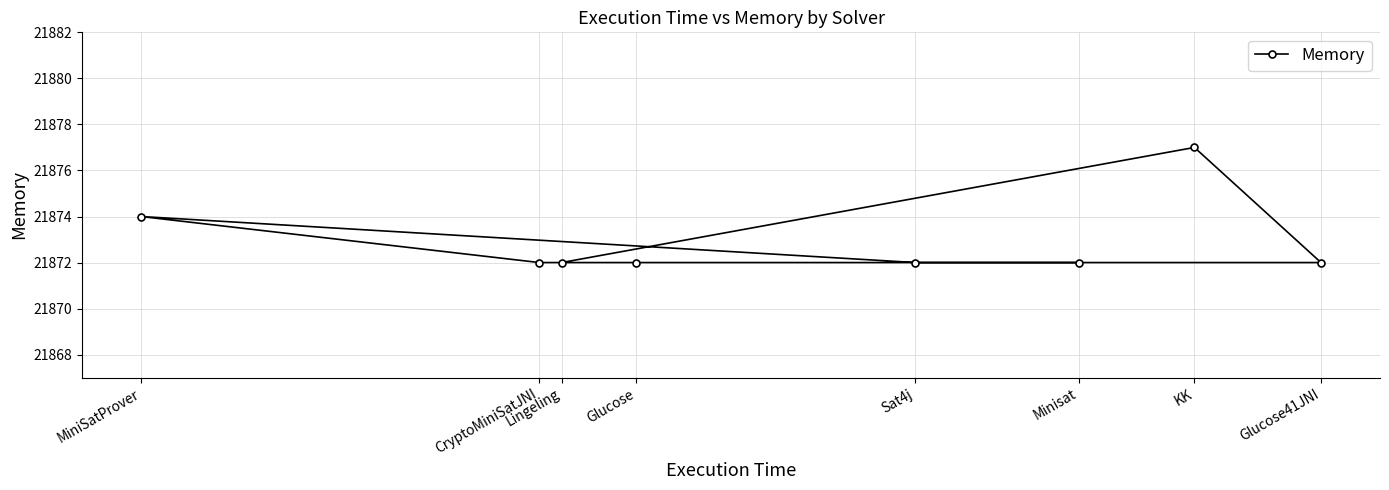

Reading left to right, extract all data points from this chart.

MiniSatProver=21874	CryptoMiniSatJNI=21872	Lingeling=21872	Glucose=21872	Sat4j=21872	Minisat=21872	KK=21877	Glucose41JNI=21872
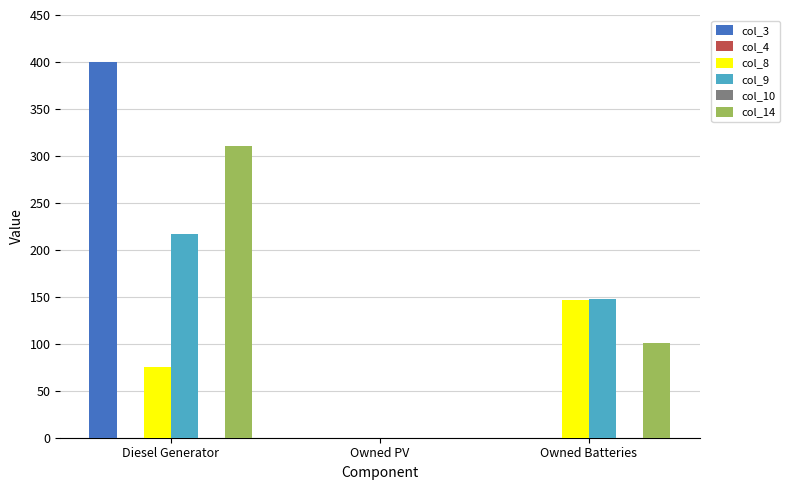

What position from the left is Owned PV?

2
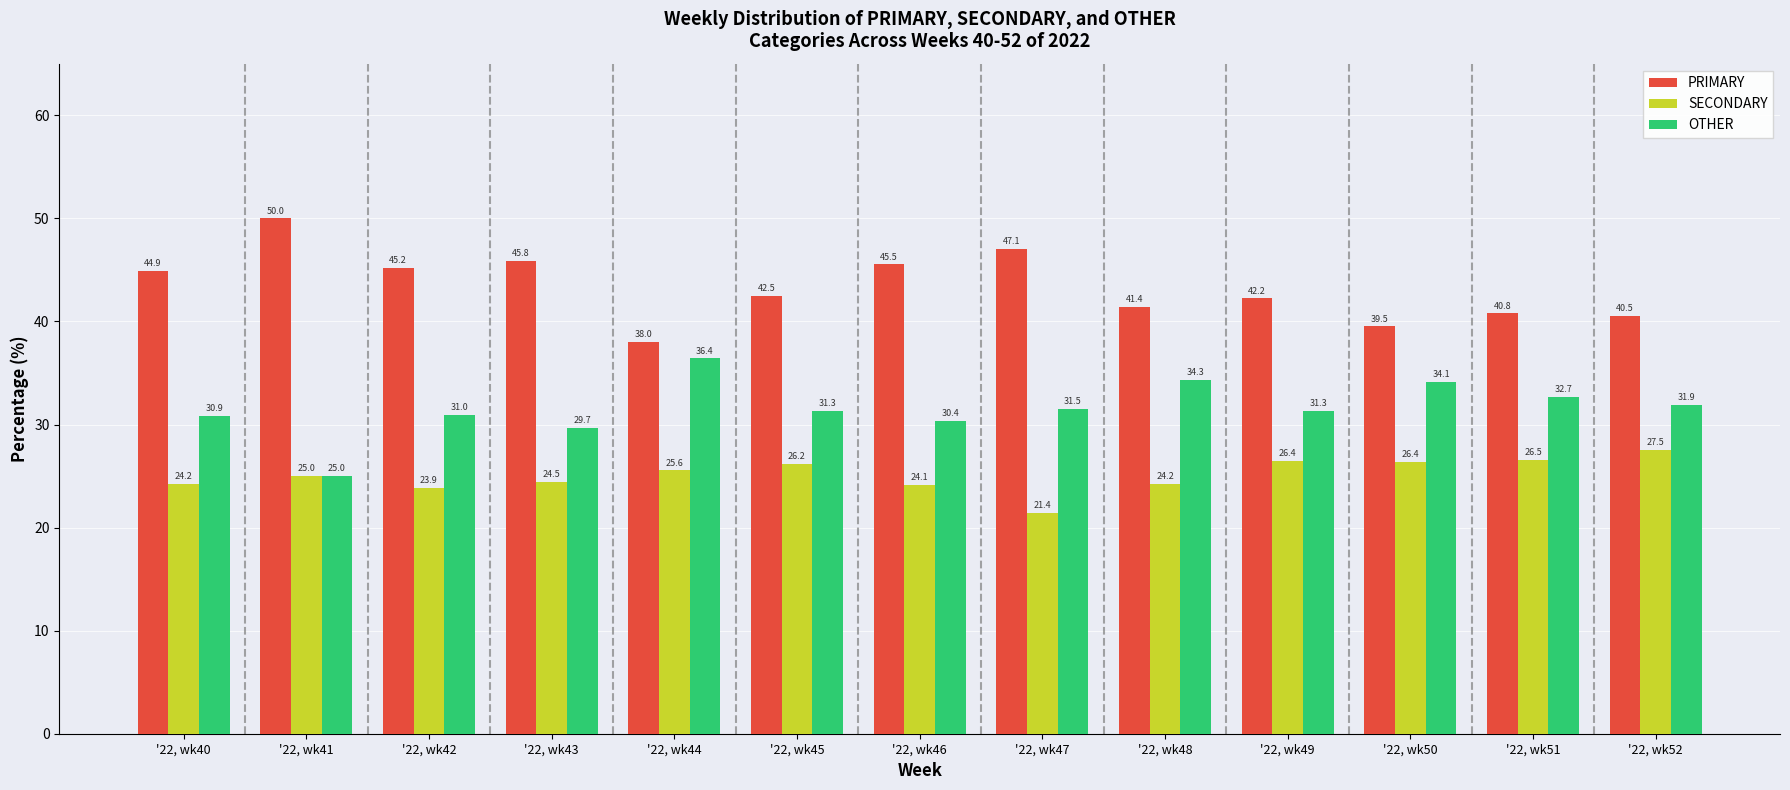

What is the value of the OTHER bar at the 2nd from the left?

25.0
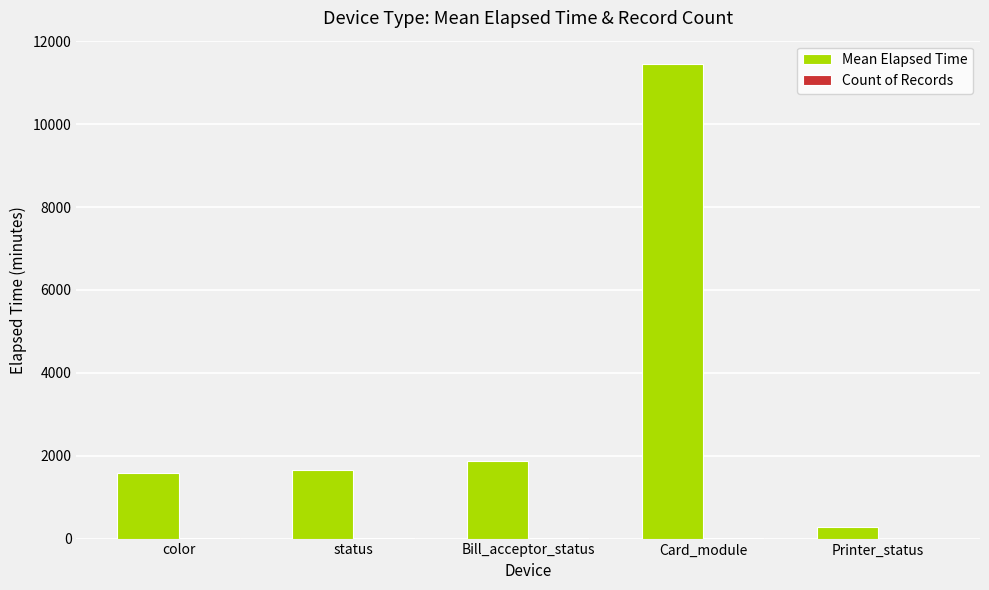

What is the maximum value shown in the chart?

11442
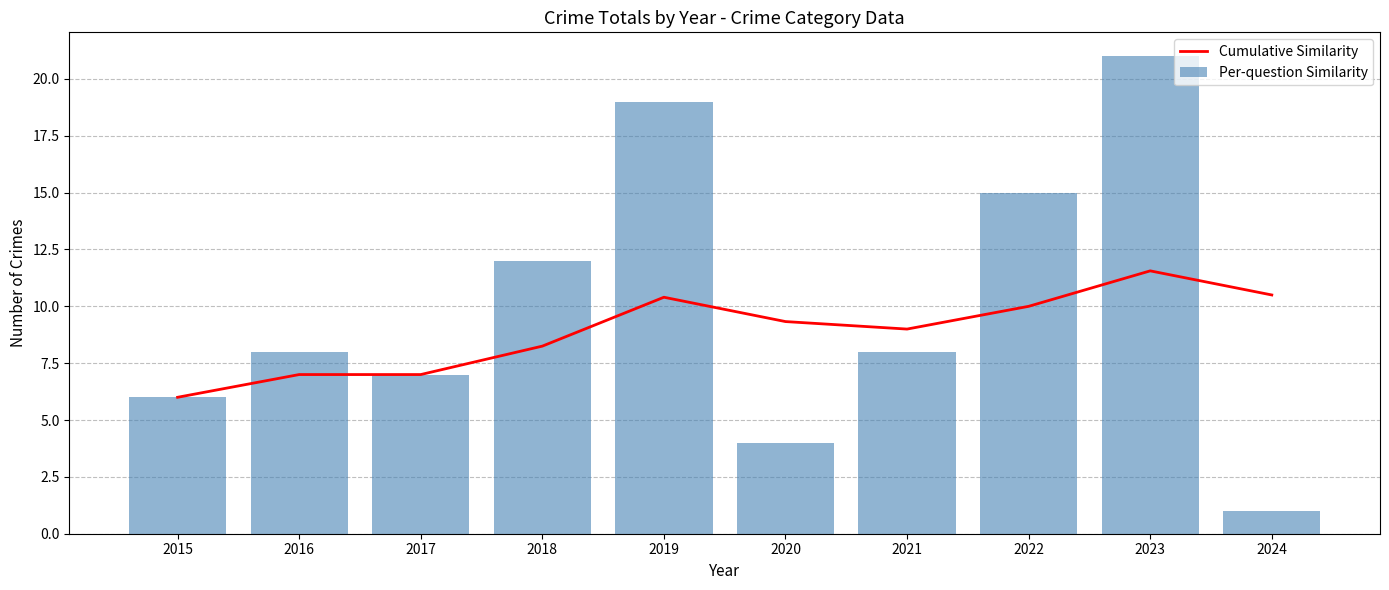

Which label corresponds to the largest value in the chart?

2023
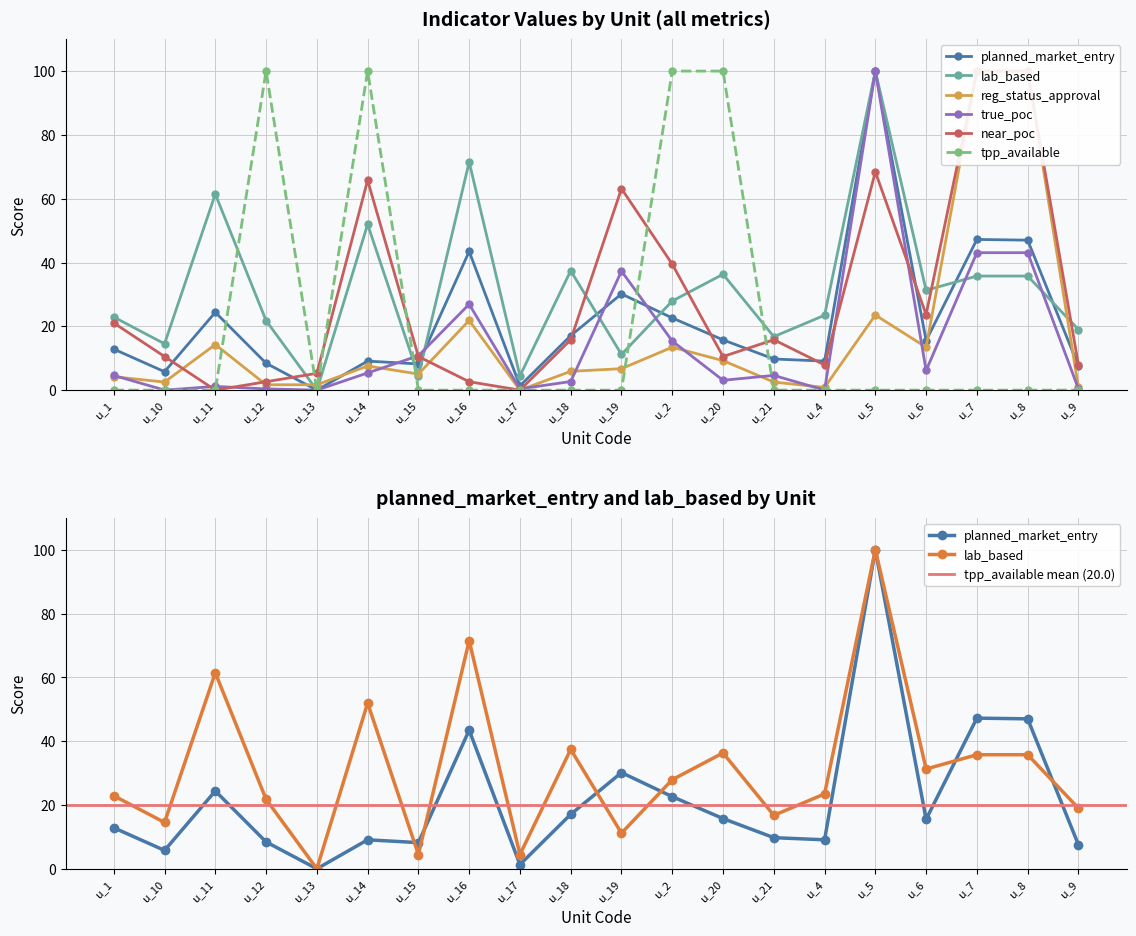

What are all the series names shown in the legend?

planned_market_entry, lab_based, reg_status_approval, true_poc, near_poc, tpp_available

---*---

> To do:
State how many lines in the items above contain the string "from", treating uppercase and lowercase letters as different, and give only the number.

> Task response:
3